If the blank sweatshirts were finished stock, there would be no dispute that they are covered under the building and personal property form and subject to being valued according to the manufacturer's selling price endorsement. This result is accomplished by a business income exclusion found in the causes of loss form that excludes business income coverage for “[a]ny loss caused by or resulting from: (a) Damage or destruction of 'finished stock'; or (b) The time required to reproduce 'finished stock.'” This exclusion puts coverage for lost income and profit from damage to finished stock under the personal property form and the manufacturer's selling price endorsement.
The insured is in no way harmed by covering the loss under the business income form.
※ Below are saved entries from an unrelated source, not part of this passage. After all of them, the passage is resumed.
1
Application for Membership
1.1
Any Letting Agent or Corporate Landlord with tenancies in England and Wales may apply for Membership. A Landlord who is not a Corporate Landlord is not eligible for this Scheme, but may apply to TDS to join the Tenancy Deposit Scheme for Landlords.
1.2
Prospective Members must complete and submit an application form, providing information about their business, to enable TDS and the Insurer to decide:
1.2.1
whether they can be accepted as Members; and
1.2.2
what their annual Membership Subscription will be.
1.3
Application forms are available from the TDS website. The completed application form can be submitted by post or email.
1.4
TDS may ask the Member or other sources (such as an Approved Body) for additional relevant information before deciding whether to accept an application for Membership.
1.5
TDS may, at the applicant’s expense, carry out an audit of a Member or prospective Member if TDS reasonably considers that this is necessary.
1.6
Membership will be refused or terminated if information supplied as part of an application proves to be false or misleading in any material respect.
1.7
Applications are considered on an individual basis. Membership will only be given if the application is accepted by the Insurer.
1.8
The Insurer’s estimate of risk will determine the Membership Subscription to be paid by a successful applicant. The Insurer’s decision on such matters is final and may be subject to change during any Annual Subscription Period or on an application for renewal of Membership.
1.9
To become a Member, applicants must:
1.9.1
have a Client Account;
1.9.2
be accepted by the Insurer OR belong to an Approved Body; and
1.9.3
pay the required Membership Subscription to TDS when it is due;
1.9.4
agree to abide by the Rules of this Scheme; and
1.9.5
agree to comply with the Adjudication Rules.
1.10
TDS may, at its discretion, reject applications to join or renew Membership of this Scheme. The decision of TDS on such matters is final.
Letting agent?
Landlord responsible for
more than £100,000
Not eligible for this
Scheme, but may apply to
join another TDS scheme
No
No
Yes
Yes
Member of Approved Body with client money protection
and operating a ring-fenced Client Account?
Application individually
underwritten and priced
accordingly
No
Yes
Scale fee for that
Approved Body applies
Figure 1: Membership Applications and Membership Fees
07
That form is designed to insure the income and profit to be derived from goods that are still in the process of being manufactured. This is the same lost income and profit that would be covered by the manufacturer's selling price endorsement. Of course, the business income form will not cover the cost of silk-screening, since this was left undone.
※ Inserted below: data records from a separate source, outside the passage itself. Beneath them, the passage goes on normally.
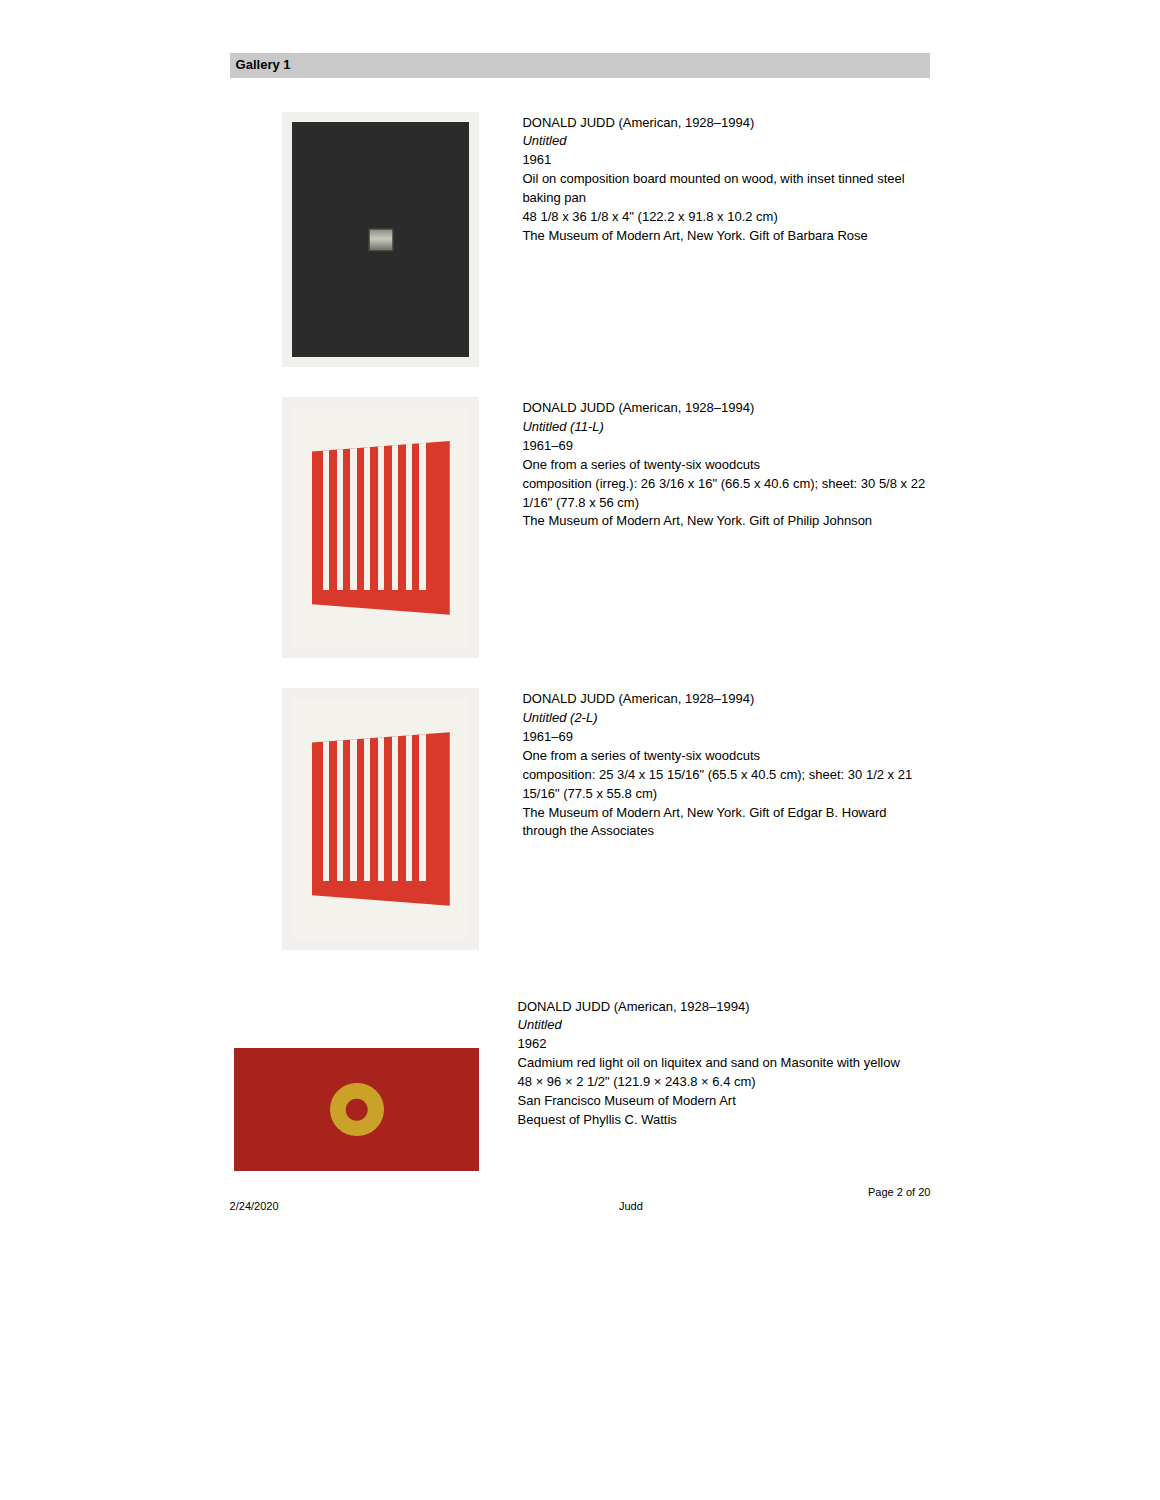Gallery 1
DONALD JUDD (American, 1928–1994)
Untitled
1961
Oil on composition board mounted on wood, with inset tinned steel baking pan
48 1/8 x 36 1/8 x 4" (122.2 x 91.8 x 10.2 cm)
The Museum of Modern Art, New York. Gift of Barbara Rose
DONALD JUDD (American, 1928–1994)
Untitled (11-L)
1961–69
One from a series of twenty-six woodcuts
composition (irreg.): 26 3/16 x 16" (66.5 x 40.6 cm); sheet: 30 5/8 x 22 1/16" (77.8 x 56 cm)
The Museum of Modern Art, New York. Gift of Philip Johnson
DONALD JUDD (American, 1928–1994)
Untitled (2-L)
1961–69
One from a series of twenty-six woodcuts
composition: 25 3/4 x 15 15/16" (65.5 x 40.5 cm); sheet: 30 1/2 x 21 15/16" (77.5 x 55.8 cm)
The Museum of Modern Art, New York. Gift of Edgar B. Howard through the Associates
DONALD JUDD (American, 1928–1994)
Untitled
1962
Cadmium red light oil on liquitex and sand on Masonite with yellow
48 × 96 × 2 1/2" (121.9 × 243.8 × 6.4 cm)
San Francisco Museum of Modern Art
Bequest of Phyllis C. Wattis
2/24/2020
Judd
Page 2 of 20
It is understandable that the insured wanted the lost income and profit covered under the manufacturer's selling price endorsement rather than the business income form. Settling a business income loss lends itself to a more uncertain outcome than settling a direct property loss. The amount of a direct property loss can be ascertained relatively easily by establishing the replacement cost of the damaged property (and adjusting for actual cash value, if necessary). The manufacturer's selling price endorsement for finished stock helps make the process easier. On the other hand, a business income loss requires the insured to establish, to the satisfaction of the adjuster, what his income and profit would have been had there been no loss. It is one party's estimate set against another's. This leads to a negotiated settlement, with the outcome depending on which side is the better negotiator.
In this case, however, there is another solution. Lost income and profits coverage is also available under the building and personal property form because the blank sweatshirts had been presold. The building and personal property form's valuation clause says that “stock” that is sold but not delivered at the time of the loss should be valued at selling price, less discounts and expenses not yet incurred. “Stock” is defined in the form to include raw materials, goods in process, and finished goods. The definition provides selling cost coverage (less the expense of processes that have not been applied to them) for goods that are in process and destined to become the stock that was sold but not delivered. (Remember, the manufacturer's selling price endorsement applies to all manufactured finished stock, whether sold or unsold, so the definition in the building form and the endorsement overlap only with respect to finished stock that is sold but not delivered.)
Because the blank sweatshirts are categorized as goods in process that were sold but not delivered, there is overlapping coverage under the business income form and the building and personal property form. Either coverage arrangement covers lost income and profit arising from a covered loss. It is up to the insured to choose the settlement that is most to his benefit.